The latest fight over building in Jerusalem broke out in early March, after municipal authorities approved 1,600 new housing units in a sprawling hilltop Jewish neighborhood in East Jerusalem, just as U.S. Vice President Joe Biden arrived in the city to celebrate the start of Israeli-Palestinian talks. The Obama Administration had previously demanded that the Israelis freeze all construction on land conquered in 1967, in order to get the Palestinians back to the negotiating table. But Netanyahu had committed only to a partial 10-month freeze that exempted Jerusalem. When news of the new housing approval broke during Biden's visit, the Palestinians immediately backed out of the U.S.-planned "proximity" talks. And in the ensuing spat over the humiliation of the Vice President, the Administration issued a series of new demands to Netanyahu through Secretary of State Hillary Clinton, including the freeze on settlement activity in East Jerusalem.
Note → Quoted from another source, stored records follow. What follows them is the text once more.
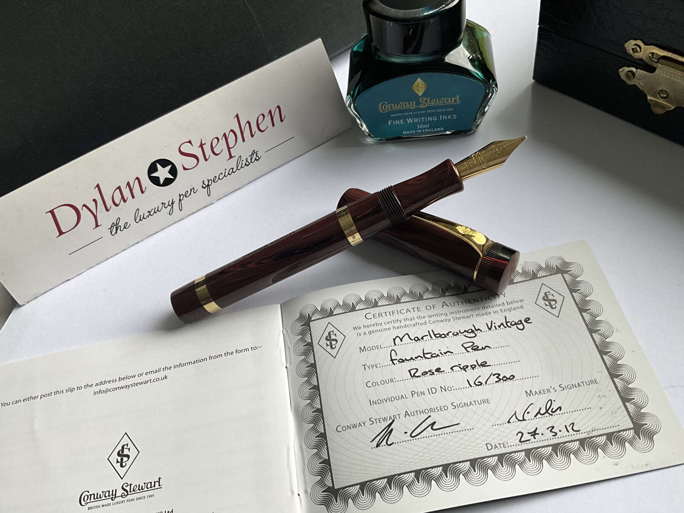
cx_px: 336
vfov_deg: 46.8
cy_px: 257
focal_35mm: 30
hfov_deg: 60.0
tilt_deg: -53.2
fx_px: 593
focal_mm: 3
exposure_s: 1/110
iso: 64
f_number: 1.8
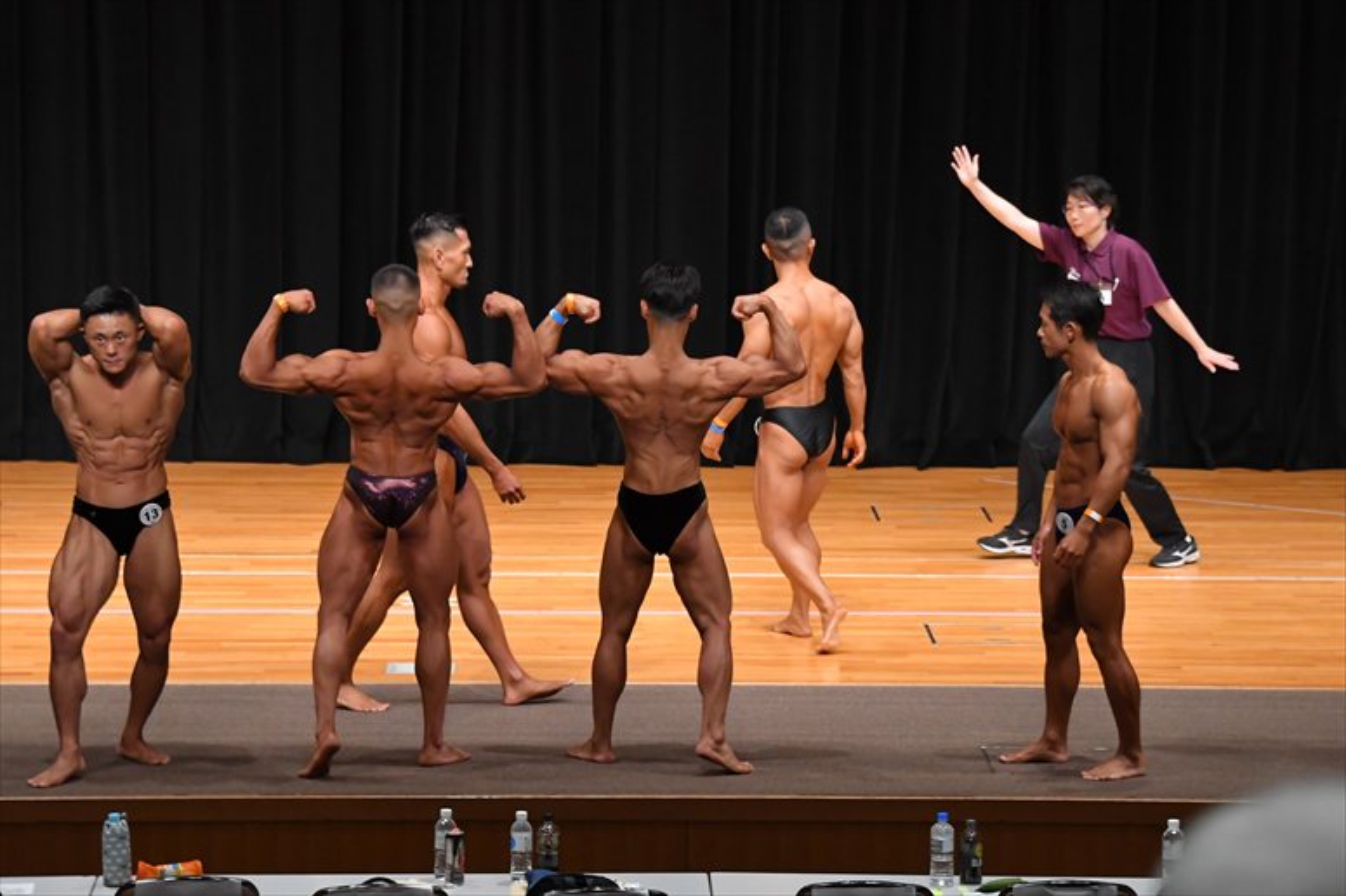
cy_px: 448
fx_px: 5606
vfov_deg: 9.1
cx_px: 673
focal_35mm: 150
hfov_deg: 13.7
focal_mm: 100
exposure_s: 1/400
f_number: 5.6
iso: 4000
But Netanyahu will not publicly agree to halt all construction in East Jerusalem — no mainstream Israeli politician would. "There will be no freeze in Jerusalem," the Prime Minister said in an interview with Channel 2 television Thursday. But Netanyahu remains eager to repair the damaged relationship with Washington. Over the past week, Israeli officials have held behind-the-scenes talks with American negotiators and Netanyahu has chaired closed-door sessions with his seven closest aides. The result has been a proposal sufficiently acceptable to the U.S. that the Administration sent top National Security Council and State Department officials to verify its terms Wednesday, then dispatched George Mitchell, the President's Mideast special envoy, to try to close the deal Thursday.
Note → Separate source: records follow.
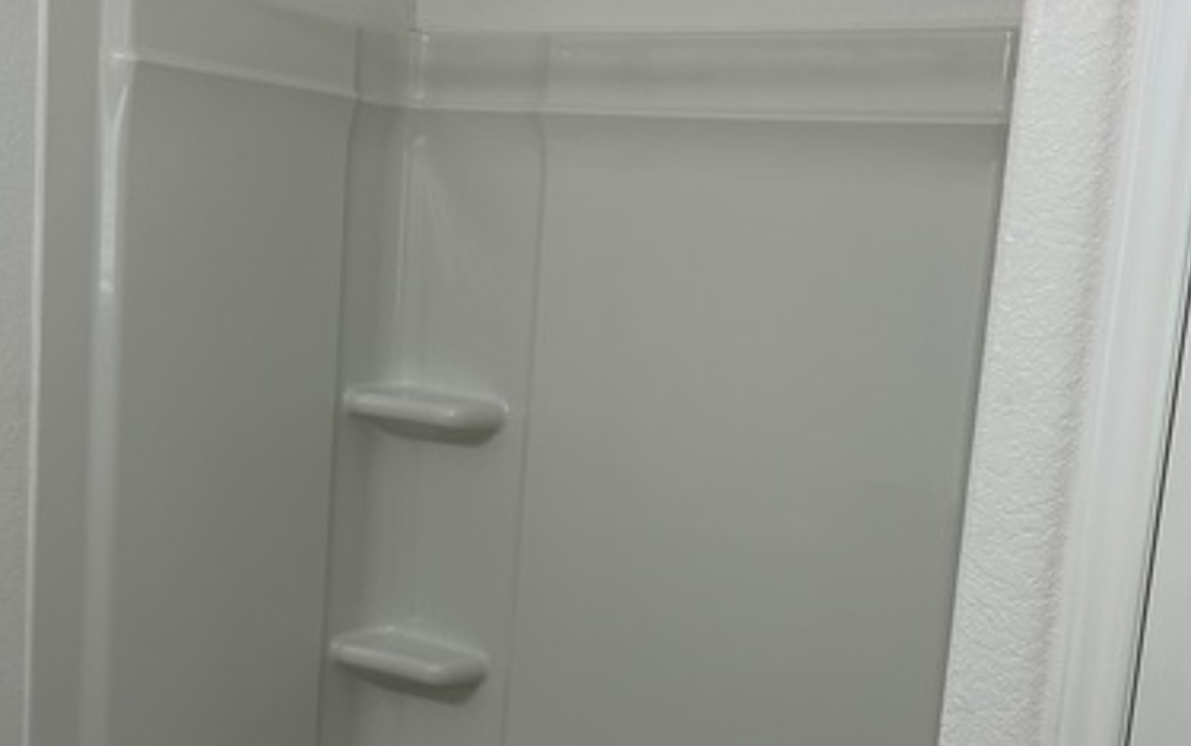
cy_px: 495
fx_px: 1527
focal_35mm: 47
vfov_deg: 27.3
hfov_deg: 42.6
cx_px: 632
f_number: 1.5
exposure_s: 1/120
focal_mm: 5.7
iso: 50
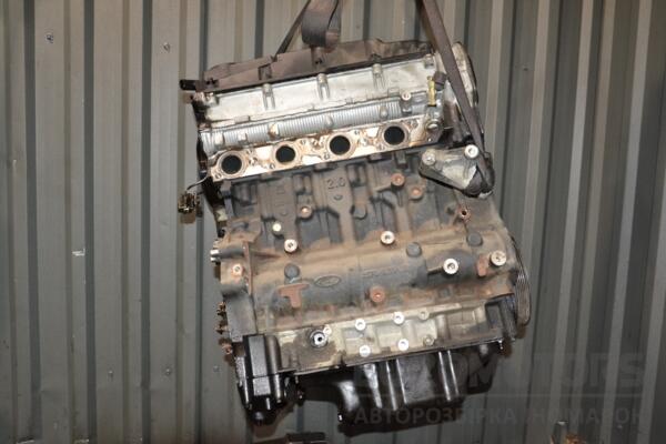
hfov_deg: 59.5
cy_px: 222
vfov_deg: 41.7
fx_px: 583
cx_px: 333
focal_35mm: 32
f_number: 5
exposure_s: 1/60
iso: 800
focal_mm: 21
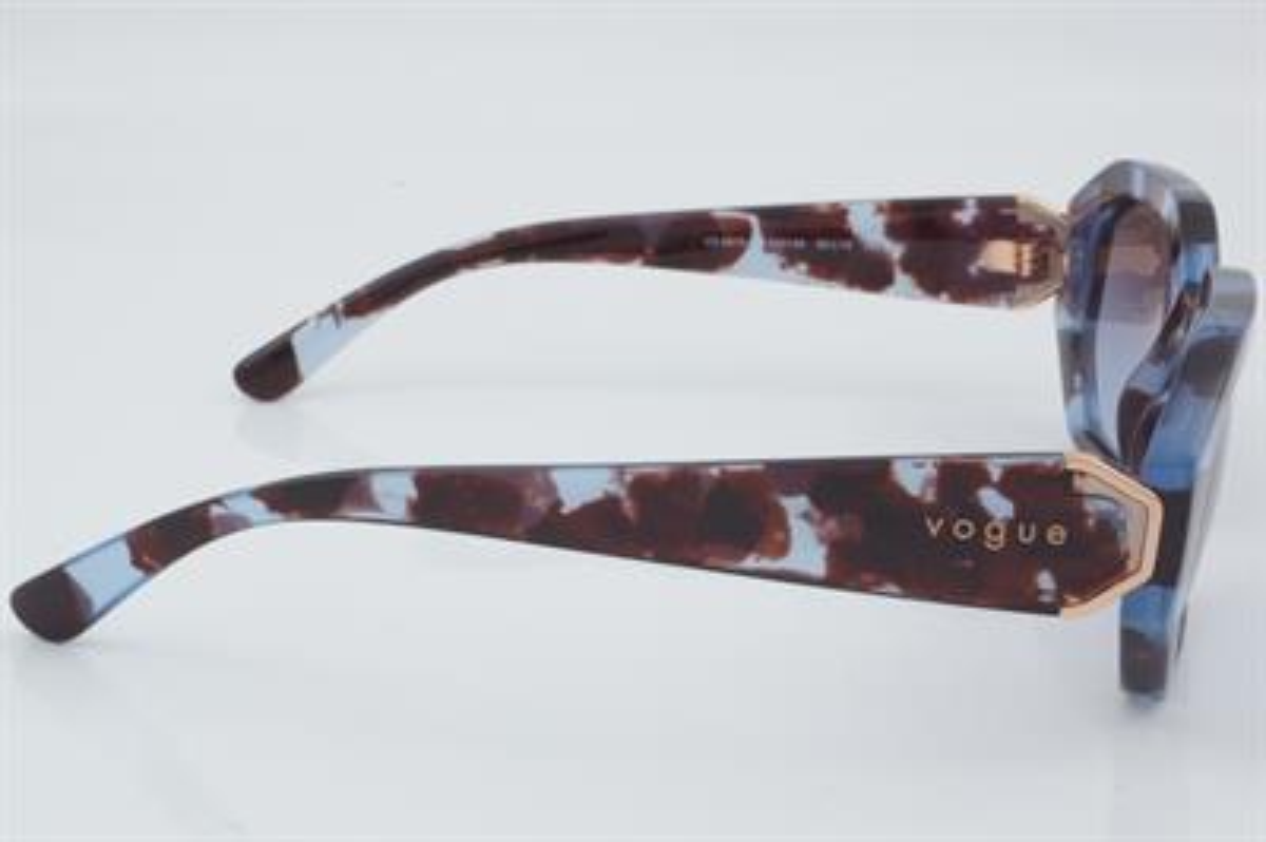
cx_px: 633
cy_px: 421
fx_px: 2635
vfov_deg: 18.2
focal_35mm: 75
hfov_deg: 27.0
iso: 100
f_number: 32
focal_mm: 50
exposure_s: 1/3
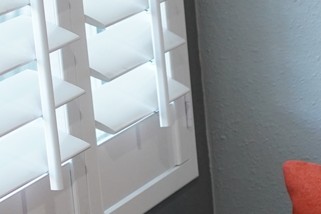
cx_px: 752
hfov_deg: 6.8
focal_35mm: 286
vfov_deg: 4.8
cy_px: 248
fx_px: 2551
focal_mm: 50
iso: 1250
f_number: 2.8
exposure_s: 1/125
While refusing to accept a blanket freeze on building in East Jerusalem, Netanyahu has indicated a willingness to make other concessions, including moves towards interim statehood for Palestinians in the West Bank and Jerusalem. He has offered to allow the Palestinian Authority to open institutions in East Jerusalem, officials familiar with the negotiations tell TIME. (The Israelis have previously acted to stop them from operating, reluctant to accept an official Palestinian foothold in a city they claim as the capital of their future state.) Netanyahu is also inclined toward giving the Palestinian Authority security control over additional West Bank territory, these officials say. Palestinians have opposed interim statehood in the past, fearing that limited sovereignty would become permanent. Netanyahu appears to have tried to address this concern in his recent proposal by agreeing to discuss all the hardest issues that need to be resolved if there is to be a final peace deal when U.S.-mediated talks with the Palestinians get under way. (He had previously insisted that the agenda initially focus on Israeli security concerns.)

What's more, there may be some fancy rhetorical footwork at play in Netanyahu's assertion that he has rejected the freeze on settlement activity in East Jerusalem. On Monday, April 19, he told George Stephanopoulos on ABC's Good Morning America that stopping "Jewish construction in Jewish neighborhoods in Jerusalem is totally, totally a nonstarter." The most controversial settlement activity, however, is in areas inhabited by Palestinians. The U.S. views new construction, demolition and evictions in those areas as more serious than building in existing Jewish neighborhoods. And officials familiar with the talks say Netanyahu has offered to temporarily suspend activity in Ramat Shlomo, the neighborhood that started the spat back in March.

So why the public defiance when, in fact, Netanyahu and Obama may actually be moving closer to agreement? The reason may be that Netanyahu has domestic concerns, including a coalition government that is largely to his right and a domestic population that is skittish about peace deals with Palestinians after several failed attempts in the past. For its part, the Obama Administration wants to retain credibility with the Palestinians and the Arabs, so they have reason to set their demands high, even if that means constant U.S.-Israel tension.

None of which makes the prospect for talks look particularly rosy, even if Netanyahu and Obama can come to agreement. But in the Middle East, agreeing to disagree is sometimes better than no agreement at all.